In conclusion it was pointed out that it was now the responsibility of government, and in particular the Portfolio Committee, to oversee the challenges outlined by the presentations. (Presentations attached above).

Discussion
Dr Rabinowitz (IFP) asked whether a more thorough privatisation of health services might assist in meeting the numerous challenges? She also asked whether more competition between various medical aid schemes would result in decreasing the cost of joining these schemes. This would then make them more accessible to the general population.

Dr Jassat (ANC) asked whether it was fair to say there had been a drop in standard and quality of healthcare across all the provinces, in both rural and urban areas.

Members asked a number of other questions.
Why are certain provinces lacking in emergency service transport?
How could provincial MECs ensure they get a more equitable share of the national budget?
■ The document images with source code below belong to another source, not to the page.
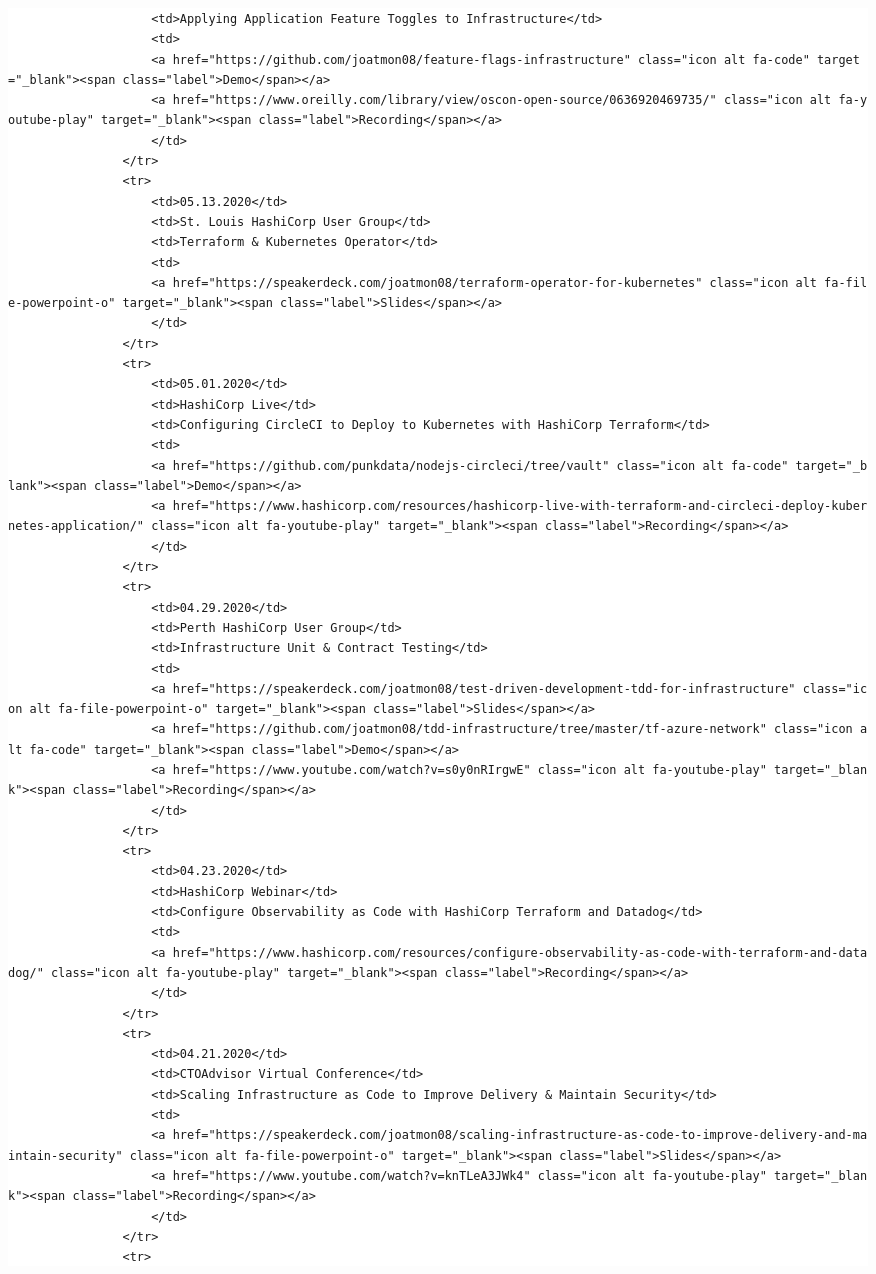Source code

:                         <td>Applying Application Feature Toggles to Infrastructure</td>
                        <td>
                        <a href="https://github.com/joatmon08/feature-flags-infrastructure" class="icon alt fa-code" target="_blank"><span class="label">Demo</span></a>
                        <a href="https://www.oreilly.com/library/view/oscon-open-source/0636920469735/" class="icon alt fa-youtube-play" target="_blank"><span class="label">Recording</span></a>
						</td>
					</tr>
					<tr>
						<td>05.13.2020</td>
						<td>St. Louis HashiCorp User Group</td>
                        <td>Terraform & Kubernetes Operator</td>
						<td>
                        <a href="https://speakerdeck.com/joatmon08/terraform-operator-for-kubernetes" class="icon alt fa-file-powerpoint-o" target="_blank"><span class="label">Slides</span></a>
						</td>
					</tr>
					<tr>
						<td>05.01.2020</td>
						<td>HashiCorp Live</td>
                        <td>Configuring CircleCI to Deploy to Kubernetes with HashiCorp Terraform</td>
						<td>
                        <a href="https://github.com/punkdata/nodejs-circleci/tree/vault" class="icon alt fa-code" target="_blank"><span class="label">Demo</span></a>
                        <a href="https://www.hashicorp.com/resources/hashicorp-live-with-terraform-and-circleci-deploy-kubernetes-application/" class="icon alt fa-youtube-play" target="_blank"><span class="label">Recording</span></a>
						</td>
					</tr>
					<tr>
						<td>04.29.2020</td>
						<td>Perth HashiCorp User Group</td>
                        <td>Infrastructure Unit & Contract Testing</td>
						<td>
                        <a href="https://speakerdeck.com/joatmon08/test-driven-development-tdd-for-infrastructure" class="icon alt fa-file-powerpoint-o" target="_blank"><span class="label">Slides</span></a>
                        <a href="https://github.com/joatmon08/tdd-infrastructure/tree/master/tf-azure-network" class="icon alt fa-code" target="_blank"><span class="label">Demo</span></a>
						<a href="https://www.youtube.com/watch?v=s0y0nRIrgwE" class="icon alt fa-youtube-play" target="_blank"><span class="label">Recording</span></a>
						</td>
					</tr>
					<tr>
						<td>04.23.2020</td>
						<td>HashiCorp Webinar</td>
                        <td>Configure Observability as Code with HashiCorp Terraform and Datadog</td>
						<td>
                        <a href="https://www.hashicorp.com/resources/configure-observability-as-code-with-terraform-and-datadog/" class="icon alt fa-youtube-play" target="_blank"><span class="label">Recording</span></a>
						</td>
					</tr>
					<tr>
						<td>04.21.2020</td>
						<td>CTOAdvisor Virtual Conference</td>
                        <td>Scaling Infrastructure as Code to Improve Delivery & Maintain Security</td>
						<td>
						<a href="https://speakerdeck.com/joatmon08/scaling-infrastructure-as-code-to-improve-delivery-and-maintain-security" class="icon alt fa-file-powerpoint-o" target="_blank"><span class="label">Slides</span></a>
                        <a href="https://www.youtube.com/watch?v=knTLeA3JWk4" class="icon alt fa-youtube-play" target="_blank"><span class="label">Recording</span></a>
						</td>
					</tr>
					<tr>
With respect to provincial budgetary allocations and relevant problems, provinces must analyse the successes of other provinces when deciding on how to allocate their budgets. On this note there needs to be more cooperation and sharing of knowledge between provinces. Negotiations with the National Treasury over budgetary allocations must focus on the most needy areas.
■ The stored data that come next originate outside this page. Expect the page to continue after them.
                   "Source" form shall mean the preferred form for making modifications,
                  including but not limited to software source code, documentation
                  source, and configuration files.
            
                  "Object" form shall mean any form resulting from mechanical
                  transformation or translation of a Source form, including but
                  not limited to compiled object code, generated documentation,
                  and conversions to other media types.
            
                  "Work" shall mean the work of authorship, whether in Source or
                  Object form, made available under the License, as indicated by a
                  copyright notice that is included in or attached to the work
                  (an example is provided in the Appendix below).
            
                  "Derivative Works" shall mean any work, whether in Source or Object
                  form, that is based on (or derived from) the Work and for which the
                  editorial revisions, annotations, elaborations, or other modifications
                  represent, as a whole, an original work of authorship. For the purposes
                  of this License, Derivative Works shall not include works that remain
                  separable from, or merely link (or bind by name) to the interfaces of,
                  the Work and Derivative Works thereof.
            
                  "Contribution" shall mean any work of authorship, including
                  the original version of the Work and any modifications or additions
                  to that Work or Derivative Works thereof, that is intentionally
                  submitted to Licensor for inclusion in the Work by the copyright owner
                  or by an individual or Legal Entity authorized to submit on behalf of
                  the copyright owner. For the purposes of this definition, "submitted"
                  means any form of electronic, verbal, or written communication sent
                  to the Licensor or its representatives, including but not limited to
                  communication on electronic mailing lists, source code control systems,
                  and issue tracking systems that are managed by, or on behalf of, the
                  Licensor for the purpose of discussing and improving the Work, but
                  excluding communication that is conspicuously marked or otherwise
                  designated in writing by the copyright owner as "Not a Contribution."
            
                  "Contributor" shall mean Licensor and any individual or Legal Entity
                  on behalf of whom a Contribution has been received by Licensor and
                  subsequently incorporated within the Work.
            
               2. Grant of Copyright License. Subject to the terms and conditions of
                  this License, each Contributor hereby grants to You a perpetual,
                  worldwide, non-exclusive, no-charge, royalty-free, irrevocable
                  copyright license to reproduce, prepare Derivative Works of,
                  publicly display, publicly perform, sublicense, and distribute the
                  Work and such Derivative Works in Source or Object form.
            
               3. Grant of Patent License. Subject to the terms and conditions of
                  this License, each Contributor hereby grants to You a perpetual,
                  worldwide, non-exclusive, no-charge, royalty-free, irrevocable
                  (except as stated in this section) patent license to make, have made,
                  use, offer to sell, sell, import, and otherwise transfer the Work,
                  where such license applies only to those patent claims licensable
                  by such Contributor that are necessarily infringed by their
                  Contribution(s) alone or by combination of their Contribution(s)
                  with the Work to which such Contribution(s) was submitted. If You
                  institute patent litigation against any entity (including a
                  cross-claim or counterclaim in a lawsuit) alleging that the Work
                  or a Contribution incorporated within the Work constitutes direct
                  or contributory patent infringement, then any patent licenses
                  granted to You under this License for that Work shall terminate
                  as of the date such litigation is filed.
What should the priority areas for government be? What recommendations can be made?
Is there adequate security at hospitals? Have there been incidents of medicine and linen being stolen?

In response, the key priority areas that government should be focusing on were listed. These areas coincided with those that were to be discussed at the forthcoming Health Summit. These areas were; public-private partnerships; quality of healthcare; human resource challenges and HIV, TB and STDs.

It was pointed out that the strengthening of the public service needed to be a priority area. Furthermore, staff morale and attitudes within the public service needed to be closely examined. Many health workers did not feel empowered, as they had no say in decisions that effected their employment conditions.

In terms of emergency medical services, the provinces need to take more responsibility. Reaction time to emergencies and reliable ambulances were key areas in this regard. Some regions in the more remote provinces were clearly being neglected.

The Chairperson commented that many of the issues discussed would resurface at the forthcoming Health Summit. The meeting was adjourned.